What the task requires -
Transcribe the data in full, keeping each line exactly as it appears.

Collected data entries
☆ ☆ ☆ ☆ ☆

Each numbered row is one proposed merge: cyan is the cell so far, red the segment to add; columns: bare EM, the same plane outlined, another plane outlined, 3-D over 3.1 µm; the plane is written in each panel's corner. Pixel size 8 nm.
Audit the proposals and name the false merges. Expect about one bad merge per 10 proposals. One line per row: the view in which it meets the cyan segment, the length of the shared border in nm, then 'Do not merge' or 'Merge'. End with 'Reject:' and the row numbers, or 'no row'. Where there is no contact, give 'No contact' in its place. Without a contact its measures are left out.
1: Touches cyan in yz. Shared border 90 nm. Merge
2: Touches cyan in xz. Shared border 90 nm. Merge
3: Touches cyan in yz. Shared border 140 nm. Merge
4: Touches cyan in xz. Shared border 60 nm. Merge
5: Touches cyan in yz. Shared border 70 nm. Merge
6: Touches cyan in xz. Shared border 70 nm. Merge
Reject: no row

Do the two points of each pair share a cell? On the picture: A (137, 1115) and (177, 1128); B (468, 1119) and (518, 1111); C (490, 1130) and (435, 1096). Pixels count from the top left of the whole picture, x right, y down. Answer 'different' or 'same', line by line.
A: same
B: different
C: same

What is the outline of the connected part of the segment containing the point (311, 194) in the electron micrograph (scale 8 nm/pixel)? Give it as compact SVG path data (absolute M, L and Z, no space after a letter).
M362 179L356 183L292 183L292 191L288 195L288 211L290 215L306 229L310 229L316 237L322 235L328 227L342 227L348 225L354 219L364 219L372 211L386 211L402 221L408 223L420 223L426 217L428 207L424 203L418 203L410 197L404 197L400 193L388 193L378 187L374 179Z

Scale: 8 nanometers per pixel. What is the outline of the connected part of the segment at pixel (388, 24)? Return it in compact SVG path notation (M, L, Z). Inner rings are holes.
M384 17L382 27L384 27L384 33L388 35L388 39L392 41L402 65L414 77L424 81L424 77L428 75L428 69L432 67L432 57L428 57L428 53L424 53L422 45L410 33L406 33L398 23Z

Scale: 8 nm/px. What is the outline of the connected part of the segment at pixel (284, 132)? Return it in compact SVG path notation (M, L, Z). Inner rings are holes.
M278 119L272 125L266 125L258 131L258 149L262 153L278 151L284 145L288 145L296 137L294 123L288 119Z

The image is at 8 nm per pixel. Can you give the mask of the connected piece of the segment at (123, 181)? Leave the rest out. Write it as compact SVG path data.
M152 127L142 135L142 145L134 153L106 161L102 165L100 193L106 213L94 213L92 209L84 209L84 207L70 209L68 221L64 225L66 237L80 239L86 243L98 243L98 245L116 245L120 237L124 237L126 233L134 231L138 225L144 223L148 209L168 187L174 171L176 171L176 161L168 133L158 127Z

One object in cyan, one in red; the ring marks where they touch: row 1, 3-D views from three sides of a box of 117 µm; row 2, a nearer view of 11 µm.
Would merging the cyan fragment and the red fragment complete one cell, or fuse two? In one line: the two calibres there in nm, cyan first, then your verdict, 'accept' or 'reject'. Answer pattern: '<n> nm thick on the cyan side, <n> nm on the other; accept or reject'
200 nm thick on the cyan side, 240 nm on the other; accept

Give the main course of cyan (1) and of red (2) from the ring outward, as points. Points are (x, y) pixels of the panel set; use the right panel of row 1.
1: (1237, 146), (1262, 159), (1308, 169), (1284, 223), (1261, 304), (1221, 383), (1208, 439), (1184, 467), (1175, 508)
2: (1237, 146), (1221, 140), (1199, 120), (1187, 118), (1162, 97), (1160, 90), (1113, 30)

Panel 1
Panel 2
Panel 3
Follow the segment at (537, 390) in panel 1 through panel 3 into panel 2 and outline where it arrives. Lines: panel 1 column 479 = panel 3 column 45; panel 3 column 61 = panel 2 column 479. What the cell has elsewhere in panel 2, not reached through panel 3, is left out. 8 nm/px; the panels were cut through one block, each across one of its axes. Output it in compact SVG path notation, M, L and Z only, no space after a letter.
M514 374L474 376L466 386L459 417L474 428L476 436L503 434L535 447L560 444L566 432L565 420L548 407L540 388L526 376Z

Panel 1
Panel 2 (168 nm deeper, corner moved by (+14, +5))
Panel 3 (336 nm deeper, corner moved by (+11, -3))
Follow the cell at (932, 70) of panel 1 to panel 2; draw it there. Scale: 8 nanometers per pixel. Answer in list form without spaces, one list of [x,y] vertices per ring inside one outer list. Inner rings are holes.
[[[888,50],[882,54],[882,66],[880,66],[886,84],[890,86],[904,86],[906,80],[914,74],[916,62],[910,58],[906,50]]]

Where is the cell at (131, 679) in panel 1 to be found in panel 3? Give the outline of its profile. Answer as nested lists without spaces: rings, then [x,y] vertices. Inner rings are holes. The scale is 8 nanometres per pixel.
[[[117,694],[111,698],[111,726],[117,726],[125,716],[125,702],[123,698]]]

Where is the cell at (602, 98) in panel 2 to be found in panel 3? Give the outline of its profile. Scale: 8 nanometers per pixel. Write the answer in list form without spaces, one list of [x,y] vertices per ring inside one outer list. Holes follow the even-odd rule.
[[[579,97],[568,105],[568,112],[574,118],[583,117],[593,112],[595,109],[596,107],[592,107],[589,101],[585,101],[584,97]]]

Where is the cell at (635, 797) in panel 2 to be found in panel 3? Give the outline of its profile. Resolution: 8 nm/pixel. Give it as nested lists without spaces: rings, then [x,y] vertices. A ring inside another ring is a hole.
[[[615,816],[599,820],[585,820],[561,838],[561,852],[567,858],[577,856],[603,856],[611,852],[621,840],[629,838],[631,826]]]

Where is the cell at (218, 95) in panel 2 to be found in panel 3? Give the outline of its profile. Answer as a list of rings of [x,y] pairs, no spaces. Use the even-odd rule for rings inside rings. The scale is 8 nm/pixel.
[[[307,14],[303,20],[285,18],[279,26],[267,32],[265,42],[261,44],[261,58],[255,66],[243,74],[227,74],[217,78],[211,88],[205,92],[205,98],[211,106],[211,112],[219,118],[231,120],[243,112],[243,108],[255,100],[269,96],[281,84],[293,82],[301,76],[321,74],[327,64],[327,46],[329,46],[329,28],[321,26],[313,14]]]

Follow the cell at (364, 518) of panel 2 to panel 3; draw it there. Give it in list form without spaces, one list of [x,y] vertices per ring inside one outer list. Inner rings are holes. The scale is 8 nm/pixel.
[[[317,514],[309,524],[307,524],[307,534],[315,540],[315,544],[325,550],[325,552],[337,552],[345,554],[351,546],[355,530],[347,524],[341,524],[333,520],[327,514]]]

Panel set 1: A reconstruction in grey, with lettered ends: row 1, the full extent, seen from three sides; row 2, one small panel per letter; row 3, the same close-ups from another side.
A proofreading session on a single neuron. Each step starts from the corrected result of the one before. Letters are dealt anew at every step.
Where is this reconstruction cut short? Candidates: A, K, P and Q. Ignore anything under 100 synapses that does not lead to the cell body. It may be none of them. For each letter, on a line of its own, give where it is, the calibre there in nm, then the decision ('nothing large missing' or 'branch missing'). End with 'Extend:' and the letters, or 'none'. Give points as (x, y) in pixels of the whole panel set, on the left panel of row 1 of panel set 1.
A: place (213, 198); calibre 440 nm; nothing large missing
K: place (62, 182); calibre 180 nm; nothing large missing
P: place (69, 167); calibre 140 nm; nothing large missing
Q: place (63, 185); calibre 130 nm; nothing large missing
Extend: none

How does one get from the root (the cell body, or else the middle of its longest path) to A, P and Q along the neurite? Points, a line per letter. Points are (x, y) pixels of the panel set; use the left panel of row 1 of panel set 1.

☆ ☆ ☆ ☆ ☆

Result of the task -
Each numbered row is one proposed merge: cyan is the cell so far, red the segment to add; columns: bare EM, the same plane outlined, another plane outlined, 3-D over 3.1 µm; the plane is written in each panel's corner. Pixel size 8 nm.
Audit the proposals and name the false merges. Expect about one bad merge per 10 proposals. One line per row: the view in which it meets the cyan segment, the length of the shared border in nm, then 'Do not merge' or 'Merge'. End with 'Reject:' and the row numbers, or 'no row'. Where there is no contact, give 'No contact' in its place. Without a contact its measures are left out.
1: Touches cyan in yz. Shared border 90 nm. Merge
2: Touches cyan in xz. Shared border 90 nm. Merge
3: Touches cyan in yz. Shared border 140 nm. Merge
4: Touches cyan in xz. Shared border 60 nm. Merge
5: Touches cyan in yz. Shared border 70 nm. Merge
6: Touches cyan in xz. Shared border 70 nm. Merge
Reject: no row

Do the two points of each pair share a cell? On the picture: A (137, 1115) and (177, 1128); B (468, 1119) and (518, 1111); C (490, 1130) and (435, 1096). Pixels count from the top left of the whole picture, x right, y down. Answer 'different' or 'same', line by line.
A: same
B: different
C: same

What is the outline of the connected part of the segment containing the point (311, 194) in the electron micrograph (scale 8 nm/pixel)? Give it as compact SVG path data (absolute M, L and Z, no space after a letter).
M362 179L356 183L292 183L292 191L288 195L288 211L290 215L306 229L310 229L316 237L322 235L328 227L342 227L348 225L354 219L364 219L372 211L386 211L402 221L408 223L420 223L426 217L428 207L424 203L418 203L410 197L404 197L400 193L388 193L378 187L374 179Z

Scale: 8 nanometers per pixel. What is the outline of the connected part of the segment at pixel (388, 24)? Return it in compact SVG path notation (M, L, Z). Inner rings are holes.
M384 17L382 27L384 27L384 33L388 35L388 39L392 41L402 65L414 77L424 81L424 77L428 75L428 69L432 67L432 57L428 57L428 53L424 53L422 45L410 33L406 33L398 23Z

Scale: 8 nm/px. What is the outline of the connected part of the segment at pixel (284, 132)? Return it in compact SVG path notation (M, L, Z). Inner rings are holes.
M278 119L272 125L266 125L258 131L258 149L262 153L278 151L284 145L288 145L296 137L294 123L288 119Z

The image is at 8 nm per pixel. Can you give the mask of the connected piece of the segment at (123, 181)? Leave the rest out. Write it as compact SVG path data.
M152 127L142 135L142 145L134 153L106 161L102 165L100 193L106 213L94 213L92 209L84 209L84 207L70 209L68 221L64 225L66 237L80 239L86 243L98 243L98 245L116 245L120 237L124 237L126 233L134 231L138 225L144 223L148 209L168 187L174 171L176 171L176 161L168 133L158 127Z

One object in cyan, one in red; the ring marks where they touch: row 1, 3-D views from three sides of a box of 117 µm; row 2, a nearer view of 11 µm.
Would merging the cyan fragment and the red fragment complete one cell, or fuse two? In one line: the two calibres there in nm, cyan first, then your verdict, 'accept' or 'reject'. Answer pattern: '<n> nm thick on the cyan side, <n> nm on the other; accept or reject'
200 nm thick on the cyan side, 240 nm on the other; accept

Give the main course of cyan (1) and of red (2) from the ring outward, as points. Points are (x, y) pixels of the panel set; use the right panel of row 1.
1: (1237, 146), (1262, 159), (1308, 169), (1284, 223), (1261, 304), (1221, 383), (1208, 439), (1184, 467), (1175, 508)
2: (1237, 146), (1221, 140), (1199, 120), (1187, 118), (1162, 97), (1160, 90), (1113, 30)

Panel 1
Panel 2
Panel 3
Follow the segment at (537, 390) in panel 1 through panel 3 into panel 2 and outline where it arrives. Lines: panel 1 column 479 = panel 3 column 45; panel 3 column 61 = panel 2 column 479. What the cell has elsewhere in panel 2, not reached through panel 3, is left out. 8 nm/px; the panels were cut through one block, each across one of its axes. Output it in compact SVG path notation, M, L and Z only, no space after a letter.
M514 374L474 376L466 386L459 417L474 428L476 436L503 434L535 447L560 444L566 432L565 420L548 407L540 388L526 376Z

Panel 1
Panel 2 (168 nm deeper, corner moved by (+14, +5))
Panel 3 (336 nm deeper, corner moved by (+11, -3))
Follow the cell at (932, 70) of panel 1 to panel 2; draw it there. Scale: 8 nanometers per pixel. Answer in list form without spaces, one list of [x,y] vertices per ring inside one outer list. Inner rings are holes.
[[[888,50],[882,54],[882,66],[880,66],[886,84],[890,86],[904,86],[906,80],[914,74],[916,62],[910,58],[906,50]]]

Where is the cell at (131, 679) in panel 1 to be found in panel 3? Give the outline of its profile. Answer as nested lists without spaces: rings, then [x,y] vertices. Inner rings are holes. The scale is 8 nanometres per pixel.
[[[117,694],[111,698],[111,726],[117,726],[125,716],[125,702],[123,698]]]

Where is the cell at (602, 98) in panel 2 to be found in panel 3? Give the outline of its profile. Scale: 8 nanometers per pixel. Write the answer in list form without spaces, one list of [x,y] vertices per ring inside one outer list. Holes follow the even-odd rule.
[[[579,97],[568,105],[568,112],[574,118],[583,117],[593,112],[595,109],[596,107],[592,107],[589,101],[585,101],[584,97]]]

Where is the cell at (635, 797) in panel 2 to be found in panel 3? Give the outline of its profile. Resolution: 8 nm/pixel. Give it as nested lists without spaces: rings, then [x,y] vertices. A ring inside another ring is a hole.
[[[615,816],[599,820],[585,820],[561,838],[561,852],[567,858],[577,856],[603,856],[611,852],[621,840],[629,838],[631,826]]]

Where is the cell at (218, 95) in panel 2 to be found in panel 3? Give the outline of its profile. Answer as a list of rings of [x,y] pairs, no spaces. Use the even-odd rule for rings inside rings. The scale is 8 nm/pixel.
[[[307,14],[303,20],[285,18],[279,26],[267,32],[265,42],[261,44],[261,58],[255,66],[243,74],[227,74],[217,78],[211,88],[205,92],[205,98],[211,106],[211,112],[219,118],[231,120],[243,112],[243,108],[255,100],[269,96],[281,84],[293,82],[301,76],[321,74],[327,64],[327,46],[329,46],[329,28],[321,26],[313,14]]]

Follow the cell at (364, 518) of panel 2 to panel 3; draw it there. Give it in list form without spaces, one list of [x,y] vertices per ring inside one outer list. Inner rings are holes. The scale is 8 nm/pixel.
[[[317,514],[309,524],[307,524],[307,534],[315,540],[315,544],[325,550],[325,552],[337,552],[345,554],[351,546],[355,530],[347,524],[341,524],[333,520],[327,514]]]

Panel set 1: A reconstruction in grey, with lettered ends: row 1, the full extent, seen from three sides; row 2, one small panel per letter; row 3, the same close-ups from another side.
A proofreading session on a single neuron. Each step starts from the corrected result of the one before. Letters are dealt anew at every step.
Where is this reconstruction cut short? Candidates: A, K, P and Q. Ignore anything under 100 synapses that does not lead to the cell body. It may be none of them. For each letter, on a line of its own, give where it is, the calibre there in nm, then the decision ('nothing large missing' or 'branch missing'). End with 'Extend:' and the letters, or 'none'. Give points as (x, y) in pixels of the whole panel set, on the left panel of row 1 of panel set 1.
A: place (213, 198); calibre 440 nm; nothing large missing
K: place (62, 182); calibre 180 nm; nothing large missing
P: place (69, 167); calibre 140 nm; nothing large missing
Q: place (63, 185); calibre 130 nm; nothing large missing
Extend: none

How does one get from the root (the cell body, or else the middle of its longest path) to A, P and Q along the neurite? Points, a line per letter. Points are (x, y) pixels of the panel set; use the left panel of row 1 of panel set 1.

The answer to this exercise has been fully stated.